▶ **Exercise instructions**: Repeat these lines word for word, starting at the line that contains "catalogue / barcode: US 2474986" and ending at the line that contains "scientific name: Atriplex herzogii", with both of those lines included.

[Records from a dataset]
________________________

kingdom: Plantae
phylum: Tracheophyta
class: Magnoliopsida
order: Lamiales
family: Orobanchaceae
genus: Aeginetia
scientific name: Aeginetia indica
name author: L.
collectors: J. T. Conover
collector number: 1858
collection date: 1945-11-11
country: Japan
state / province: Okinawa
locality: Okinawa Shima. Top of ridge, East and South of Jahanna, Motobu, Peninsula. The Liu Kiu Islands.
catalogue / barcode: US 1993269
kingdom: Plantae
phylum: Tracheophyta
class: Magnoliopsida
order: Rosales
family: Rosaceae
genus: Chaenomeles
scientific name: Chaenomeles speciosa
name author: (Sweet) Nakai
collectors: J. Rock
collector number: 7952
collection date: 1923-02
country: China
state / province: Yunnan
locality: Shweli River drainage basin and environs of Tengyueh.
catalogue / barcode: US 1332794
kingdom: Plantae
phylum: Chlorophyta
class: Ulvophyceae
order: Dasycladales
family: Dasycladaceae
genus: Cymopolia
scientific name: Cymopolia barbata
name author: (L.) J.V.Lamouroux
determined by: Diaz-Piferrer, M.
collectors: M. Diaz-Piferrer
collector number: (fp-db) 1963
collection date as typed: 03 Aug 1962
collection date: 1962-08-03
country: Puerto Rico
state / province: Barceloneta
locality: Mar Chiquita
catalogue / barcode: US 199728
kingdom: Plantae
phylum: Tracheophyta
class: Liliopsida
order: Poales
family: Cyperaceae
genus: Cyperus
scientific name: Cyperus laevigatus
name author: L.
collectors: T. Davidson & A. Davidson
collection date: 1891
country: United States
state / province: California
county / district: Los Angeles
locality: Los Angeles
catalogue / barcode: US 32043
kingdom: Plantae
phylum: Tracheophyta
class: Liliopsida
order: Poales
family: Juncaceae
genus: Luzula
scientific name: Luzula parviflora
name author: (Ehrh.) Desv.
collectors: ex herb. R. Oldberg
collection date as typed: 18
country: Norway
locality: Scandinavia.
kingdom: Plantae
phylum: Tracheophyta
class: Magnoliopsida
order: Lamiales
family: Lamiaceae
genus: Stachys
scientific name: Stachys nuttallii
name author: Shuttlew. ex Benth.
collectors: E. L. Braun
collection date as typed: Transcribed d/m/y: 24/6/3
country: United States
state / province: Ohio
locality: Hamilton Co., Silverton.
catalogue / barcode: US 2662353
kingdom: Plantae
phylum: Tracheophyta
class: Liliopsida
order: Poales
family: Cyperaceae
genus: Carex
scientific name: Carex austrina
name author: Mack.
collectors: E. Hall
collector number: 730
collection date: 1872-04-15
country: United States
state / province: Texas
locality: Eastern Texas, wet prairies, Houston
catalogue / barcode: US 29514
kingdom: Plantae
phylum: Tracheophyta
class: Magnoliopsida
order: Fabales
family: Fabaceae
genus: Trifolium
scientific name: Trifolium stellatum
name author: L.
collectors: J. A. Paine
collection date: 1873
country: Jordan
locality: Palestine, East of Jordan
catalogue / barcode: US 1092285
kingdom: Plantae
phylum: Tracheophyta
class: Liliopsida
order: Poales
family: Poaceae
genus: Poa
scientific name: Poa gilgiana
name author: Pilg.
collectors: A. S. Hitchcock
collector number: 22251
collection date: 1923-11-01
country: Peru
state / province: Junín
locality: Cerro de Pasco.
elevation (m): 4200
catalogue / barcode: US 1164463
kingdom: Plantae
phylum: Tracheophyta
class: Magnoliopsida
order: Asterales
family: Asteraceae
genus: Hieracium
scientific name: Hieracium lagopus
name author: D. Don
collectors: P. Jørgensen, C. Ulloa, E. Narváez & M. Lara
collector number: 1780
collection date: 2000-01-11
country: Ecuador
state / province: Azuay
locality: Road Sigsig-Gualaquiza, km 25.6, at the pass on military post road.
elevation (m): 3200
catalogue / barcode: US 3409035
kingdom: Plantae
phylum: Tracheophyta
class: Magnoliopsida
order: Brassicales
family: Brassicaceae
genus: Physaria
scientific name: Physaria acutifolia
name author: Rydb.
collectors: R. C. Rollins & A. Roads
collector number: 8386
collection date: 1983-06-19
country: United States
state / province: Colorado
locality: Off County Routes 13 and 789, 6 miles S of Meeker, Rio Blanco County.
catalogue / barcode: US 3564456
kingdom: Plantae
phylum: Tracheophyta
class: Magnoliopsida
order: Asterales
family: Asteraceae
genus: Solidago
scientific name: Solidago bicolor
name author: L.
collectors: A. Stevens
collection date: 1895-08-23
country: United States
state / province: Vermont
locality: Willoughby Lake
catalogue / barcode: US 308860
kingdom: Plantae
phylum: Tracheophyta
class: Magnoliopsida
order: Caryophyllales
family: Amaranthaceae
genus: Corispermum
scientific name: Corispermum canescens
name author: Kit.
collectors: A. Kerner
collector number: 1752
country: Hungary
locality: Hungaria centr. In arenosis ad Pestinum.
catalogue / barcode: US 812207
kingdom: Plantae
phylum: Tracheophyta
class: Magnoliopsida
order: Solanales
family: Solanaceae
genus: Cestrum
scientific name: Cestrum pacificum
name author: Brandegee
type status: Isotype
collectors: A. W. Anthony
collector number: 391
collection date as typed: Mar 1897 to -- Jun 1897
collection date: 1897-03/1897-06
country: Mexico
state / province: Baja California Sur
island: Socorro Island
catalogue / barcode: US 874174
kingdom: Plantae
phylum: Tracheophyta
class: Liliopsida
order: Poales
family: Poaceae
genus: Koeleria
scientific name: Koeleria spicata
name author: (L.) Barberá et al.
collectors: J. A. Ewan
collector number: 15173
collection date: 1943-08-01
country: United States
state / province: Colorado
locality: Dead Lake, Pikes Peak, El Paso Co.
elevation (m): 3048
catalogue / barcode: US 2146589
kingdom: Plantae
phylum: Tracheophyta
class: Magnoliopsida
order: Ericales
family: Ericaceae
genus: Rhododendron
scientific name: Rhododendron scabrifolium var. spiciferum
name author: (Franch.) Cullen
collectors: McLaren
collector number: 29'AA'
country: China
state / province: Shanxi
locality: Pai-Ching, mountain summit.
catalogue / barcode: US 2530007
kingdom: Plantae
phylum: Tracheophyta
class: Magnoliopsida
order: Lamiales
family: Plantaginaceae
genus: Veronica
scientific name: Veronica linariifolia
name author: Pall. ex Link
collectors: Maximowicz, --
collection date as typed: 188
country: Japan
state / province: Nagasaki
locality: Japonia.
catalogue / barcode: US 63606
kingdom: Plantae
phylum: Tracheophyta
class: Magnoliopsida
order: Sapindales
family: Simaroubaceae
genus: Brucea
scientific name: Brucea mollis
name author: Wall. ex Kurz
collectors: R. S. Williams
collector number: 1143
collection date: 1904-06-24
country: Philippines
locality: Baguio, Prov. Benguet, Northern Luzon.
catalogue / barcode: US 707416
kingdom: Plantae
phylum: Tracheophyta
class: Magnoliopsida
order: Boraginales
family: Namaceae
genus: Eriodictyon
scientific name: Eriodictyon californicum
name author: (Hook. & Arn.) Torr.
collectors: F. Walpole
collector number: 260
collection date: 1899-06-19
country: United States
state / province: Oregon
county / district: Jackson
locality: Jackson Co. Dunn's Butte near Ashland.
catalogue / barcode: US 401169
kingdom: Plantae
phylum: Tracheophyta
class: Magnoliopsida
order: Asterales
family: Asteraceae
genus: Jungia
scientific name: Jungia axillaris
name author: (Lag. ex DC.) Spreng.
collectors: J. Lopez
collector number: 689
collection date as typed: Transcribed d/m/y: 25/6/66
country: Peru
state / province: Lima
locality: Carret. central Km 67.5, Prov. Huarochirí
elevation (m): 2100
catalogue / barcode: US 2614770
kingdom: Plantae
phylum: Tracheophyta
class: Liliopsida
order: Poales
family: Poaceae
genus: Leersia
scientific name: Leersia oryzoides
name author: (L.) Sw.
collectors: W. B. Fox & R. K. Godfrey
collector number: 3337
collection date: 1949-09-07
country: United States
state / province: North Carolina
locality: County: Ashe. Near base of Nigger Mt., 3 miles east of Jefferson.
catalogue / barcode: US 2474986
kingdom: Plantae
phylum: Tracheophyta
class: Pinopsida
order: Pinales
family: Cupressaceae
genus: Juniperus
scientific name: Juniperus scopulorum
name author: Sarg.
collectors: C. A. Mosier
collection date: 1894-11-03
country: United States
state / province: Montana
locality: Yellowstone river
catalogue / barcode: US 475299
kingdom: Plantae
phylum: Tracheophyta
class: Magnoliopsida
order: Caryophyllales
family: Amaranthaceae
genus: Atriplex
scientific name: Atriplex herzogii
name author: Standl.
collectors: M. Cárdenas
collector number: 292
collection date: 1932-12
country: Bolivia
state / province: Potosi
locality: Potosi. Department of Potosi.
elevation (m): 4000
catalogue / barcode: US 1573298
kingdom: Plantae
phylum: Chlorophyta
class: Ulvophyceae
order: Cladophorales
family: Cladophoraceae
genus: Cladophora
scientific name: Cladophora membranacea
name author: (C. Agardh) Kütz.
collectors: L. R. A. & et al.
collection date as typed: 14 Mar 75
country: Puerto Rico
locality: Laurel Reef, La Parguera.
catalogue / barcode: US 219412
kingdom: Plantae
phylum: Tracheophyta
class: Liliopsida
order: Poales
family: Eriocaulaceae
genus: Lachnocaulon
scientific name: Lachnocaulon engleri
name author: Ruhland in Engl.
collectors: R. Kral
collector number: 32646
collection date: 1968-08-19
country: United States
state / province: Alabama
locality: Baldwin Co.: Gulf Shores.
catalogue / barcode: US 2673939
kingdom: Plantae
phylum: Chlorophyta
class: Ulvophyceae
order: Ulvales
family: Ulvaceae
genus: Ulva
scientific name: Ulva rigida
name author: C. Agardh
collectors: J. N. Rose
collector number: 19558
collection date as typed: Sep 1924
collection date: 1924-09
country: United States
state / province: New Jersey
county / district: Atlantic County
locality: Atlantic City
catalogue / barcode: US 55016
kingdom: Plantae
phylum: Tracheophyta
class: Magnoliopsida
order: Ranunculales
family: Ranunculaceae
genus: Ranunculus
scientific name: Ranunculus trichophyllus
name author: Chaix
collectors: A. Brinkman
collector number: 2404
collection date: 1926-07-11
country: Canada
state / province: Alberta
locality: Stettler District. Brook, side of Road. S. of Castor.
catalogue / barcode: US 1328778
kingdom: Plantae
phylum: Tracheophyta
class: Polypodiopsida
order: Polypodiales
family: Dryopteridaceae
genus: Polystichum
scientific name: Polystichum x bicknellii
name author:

________________________

▶ **Expected output**:
catalogue / barcode: US 2474986
kingdom: Plantae
phylum: Tracheophyta
class: Pinopsida
order: Pinales
family: Cupressaceae
genus: Juniperus
scientific name: Juniperus scopulorum
name author: Sarg.
collectors: C. A. Mosier
collection date: 1894-11-03
country: United States
state / province: Montana
locality: Yellowstone river
catalogue / barcode: US 475299
kingdom: Plantae
phylum: Tracheophyta
class: Magnoliopsida
order: Caryophyllales
family: Amaranthaceae
genus: Atriplex
scientific name: Atriplex herzogii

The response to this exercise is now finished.